Sunday, 18 September 2011

Selling a camera is easy. Really?

I’m not talking about selling my second hand gear. I’m hopelessly truthful. I’m talking about those camera companies very seldom “getting it” with regards selling cameras – their lifeblood product. What do they try?

They get actors, tennis players (not the sports photogs) to do product endorsements.

They get artsy artist-photographers, the more abstract and high fashion the better, to showcase their art. Yet, somehow, the camera becomes a wanna-be second, eclipsed by the photog’s distinctive style. They actually alienate the buyer as the results are so different from what the man-on-the-street envisions.

Really, it’s much simpler than that. Have a look at The Gruen Transfer specifically Episode 4 Season 7 (sorry for those not in Austalia, the video is restricted). It’s about selling shampoos. Look at

  • 2:49 “Appeal to sub-categories of consumer – make it appear specific to the user” – say Crafted for Experts, Made for You
  • 5:40 “Actual Self + Brand = Ideal Self”
  • 6:30 Create “Perceived Value” on top of the common features for every product.
  • 11:00 “The Price Placebo” – say “Pros use this Product” – it must be better than the other product that Pros seldom use.
  • 16:00 “Count your features twice – increase Believability”
  • 17:15 “use the Because phrase” – make reasons to rationalise that choice.

Oh, and throw a science diagram, numbers and charts into it.

Now, you may, well selling shampoo is selling shampoo, surely we’re selling a Nikon D7000 or Canon 7D or an Olympus PEN EP-3, they’re a different product category. Well, think about this. If you could sell as many units of cameras as you can sell bottles of shampoos, it sure doesn’t matter when your company laughs all the way to the bank.

Let’s put this in the context of cameras. The easiest sell for me, is to appeal to sub-categories of consumer. Take a look at any varied forum. The point and shoot owners and the DSLR-owner wanna-bes. What do these people shoot? Photos of dogs, cats, birdies, bugs and flowers, firstborns, grandchildren and GFs (Girl Friends). Even turn the camera around and shoot themselves. Holiday snaps, repetitively of the same sights in Venice or Rome. Sunsets skies. How many people are in this category? By my guess, heaps. Many, many more than the vocal seniors at the DPR forums. Recently, Simon Joinson remarked in a forum post that the site gets way more traffic than the forums themselves. If these people are really the ones who will buy the camera you are selling shouldn’t you primarily (pardon the pun) focus on them?

What selling angles would work best with these people? Hands up!
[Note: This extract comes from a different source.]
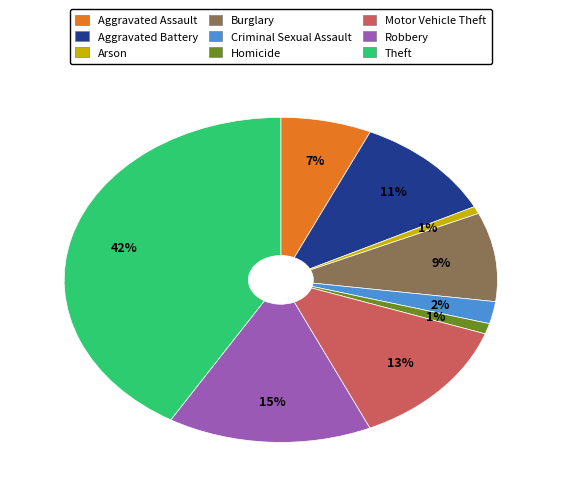

To the nearest percent, what is the difference between the Theft and Motor Vehicle Theft slice percentages?

29%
Who says “Subcategories – Crafted for Experts – Made for you!”. Simply put, that means showing these people examples and scenarios of “Actual Self + Camera = Ideal Self”. Those are very, very easy to do, powerful and yet underutilised by the camera brands.
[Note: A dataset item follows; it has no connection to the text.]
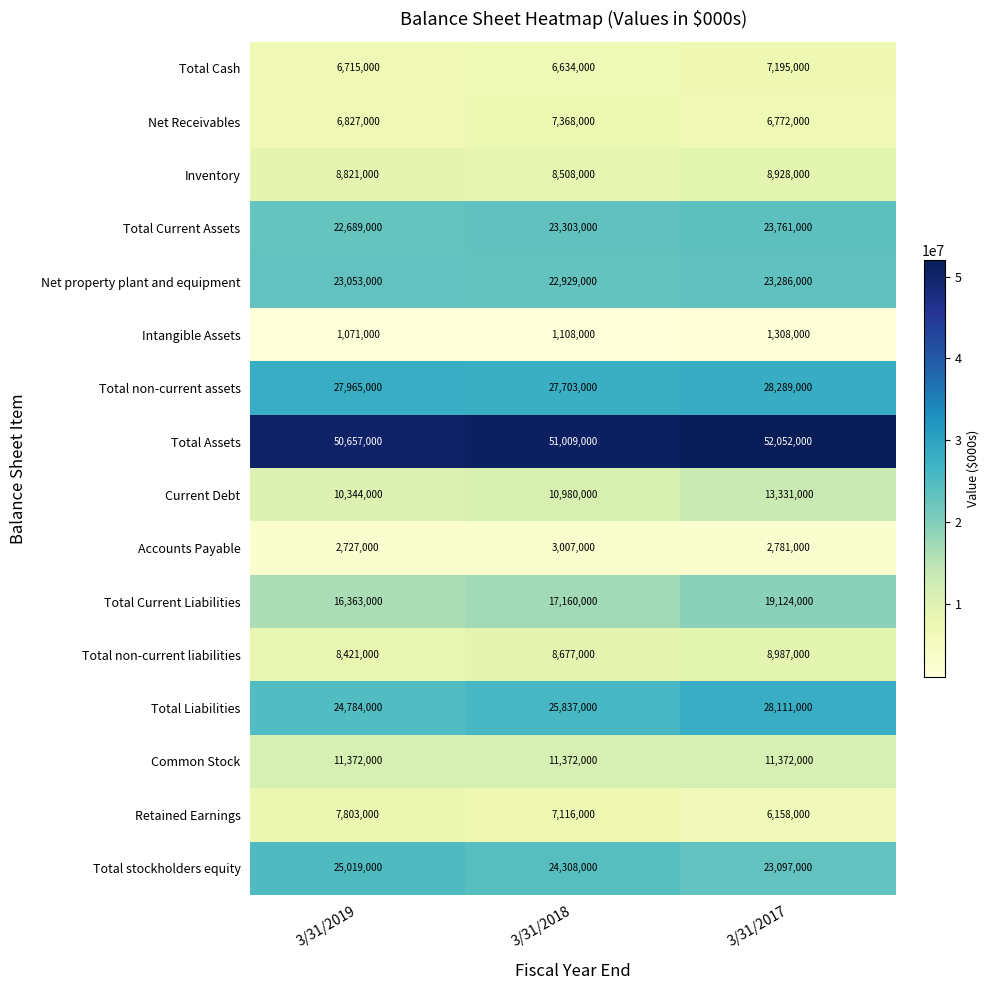

Which series has the widest spread of values?

Total Liabilities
Instead, too many camera ads work on the only point – “Count Your Features Twice – Increase Believability” – that’s a very, very hard angle to sell in a tech gadget which modern cameras are – whatever you innovate now, in six months, your competitor will have come up with another feature. Counting features is well known to the electronic appliance companies – the deeper the pocket for gee-whiz features  and multi-lingual cute icons representing the matrix of features.

For the rest of the potential buyers – the camera fans, nerds, high ISO low noise / dynamic range / resolution numbers measurebrators, you seed the community with evangelist fanboi and trolls. You conjure perceived value and work on the price placebo. And you use the “Because phrase” a lot.

Celebrity endorsements? Worked for Lux soap – or was that “Actual Self + Brand = Ideal Self”? I don’t think it’s that effective for cameras.